The paper I will discuss here is a bit afield from computational organic chemistry, but it raises some interesting issues that tangentially touch on the main theme of my blog.

Roger Sayle of OpenEye describes a software tool for translating chemical names from one language into another, for example a name in English to the corresponding name in German or Japanese or Chinese.1 One might imagine the many difficulties in this process – the strong dependency on very minor changes in the name can mean substantially different chemicals (think of propane vs. propene vs. propyne vs. propanol vs. propanal vs. propenal, etc.) and all this needs to be carefully recognized and translated.

My interest here is that chemical names including IUPAC names are really not the lingua franca of chemistry. Yes, chemists do use names but we really rely most on chemical structure drawings – that’s the surest way of transmitting our meaning to one another. But images are not a very good way for computers to communicate meaning. And that’s where the InChI label steps in. InChIs provide a standard means for two chemists (or two computers) to exchange chemical information without introducing errors and without the need for an intervening third-party to guarantee the meaning.

Here is a simple example of the benefit of the InChI using the first example from Sayle’s article. Figure 1 in his paper has the two similarly names compounds phenylacetate 1 and phenyl acetate 2. Note the critical importance of the blank space (actually this blank space is omitted in Figure 1 of the paper indicating just how easy it is for errors to sneak in!). Sayle points out that many languages beside English do not make use of whitespace in the way that English does, so that this translation must be done with special care.


phenyl acetate 1
InChI=1/C8H8O2/c1-7(9)10-8-5-3-2-4-6-8/h2-6H,1H3
InChIKey=IPBVNPXQWQGGJP-UHFFFAOYAF


phenylacetate 2
InChI=1/C8H8O2/c9-8(10)6-7-4-2-1-3-5-7/h1-5H,6H2,(H,9,10)/p-1/fC8H7O2/q-1
InChIKey=WLJVXDMOQOGPHL-CAGLWTAICB

Now the InChIs of 1 and 2 are unambiguous and will be the same in all (human) languages, eliminating the need of translation concerns.
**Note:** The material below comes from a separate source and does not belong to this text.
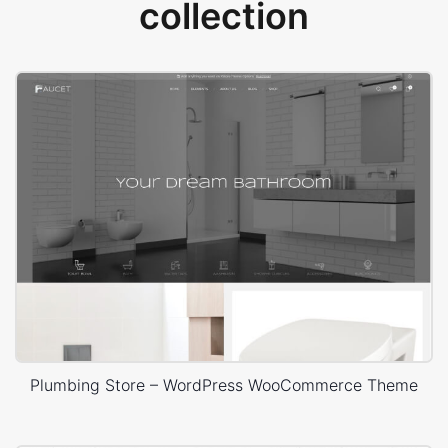
collection
Plumbing Store – WordPress WooCommerce Theme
And if you’re unhappy with the length of the InChI, the InChIKey provides a fixed length string that captures almost all of the information of the InChI itself.
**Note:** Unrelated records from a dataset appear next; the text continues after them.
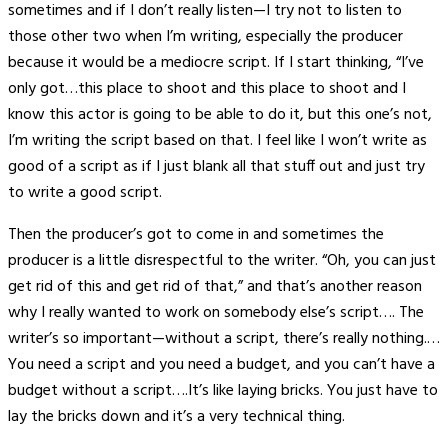
sometimes and if I don’t really listen—I try not to listen to
those other two when I’m writing, especially the producer
because it would be a mediocre script. If I start thinking, “I’ve
only got…this place to shoot and this place to shoot and I
know this actor is going to be able to do it, but this one’s not,
I’m writing the script based on that. I feel like I won’t write as
good of a script as if I just blank all that stuff out and just try
to write a good script.
Then the producer’s got to come in and sometimes the
producer is a little disrespectful to the writer. “Oh, you can just
get rid of this and get rid of that,” and that’s another reason
why I really wanted to work on somebody else’s script…. The
writer’s so important—without a script, there’s really nothing.…
You need a script and you need a budget, and you can’t have a
budget without a script….It’s like laying bricks. You just have to
lay the bricks down and it’s a very technical thing.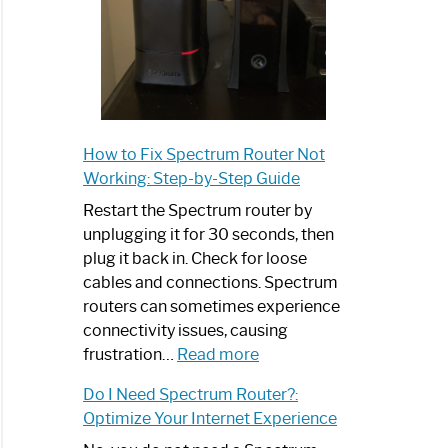
How to Fix Spectrum Router Not
Working: Step-by-Step Guide
Restart the Spectrum router by
unplugging it for 30 seconds, then
plug it back in. Check for loose
cables and connections. Spectrum
routers can sometimes experience
connectivity issues, causing
:
frustration…
Read more
How
Do I Need Spectrum Router?:
to
Optimize Your Internet Experience
Fix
All compounds mentioned in my blog are listed at the end with their InChIs to promote the exchange of information and to encourage search-and-retrieval through the web. The leader in this sort of technology has been the Chemspider site, and I urge you to explore it and the use of InChIs.

As an aside, for all you Star Trek nerds, the paper includes this quote

This relationship is even preserved in some modern synthetic languages, such as Klingon where water is “[klingon glyphs omitted here but do appear in the paper!]” (bIQ) and hydrogen is “[klingon glyphs omitted here]” (bIQ-SIp).

and includes a reference to the Klingon Language Institute! This just might be the first time Klingon has appeared in a chemistry journal!

References

(1) Sayle, R., "Foreign Language Translation of Chemical Nomenclature by Computer," J. Chem. Inf. Model. 2009, DOI: 10.1021/ci800243w.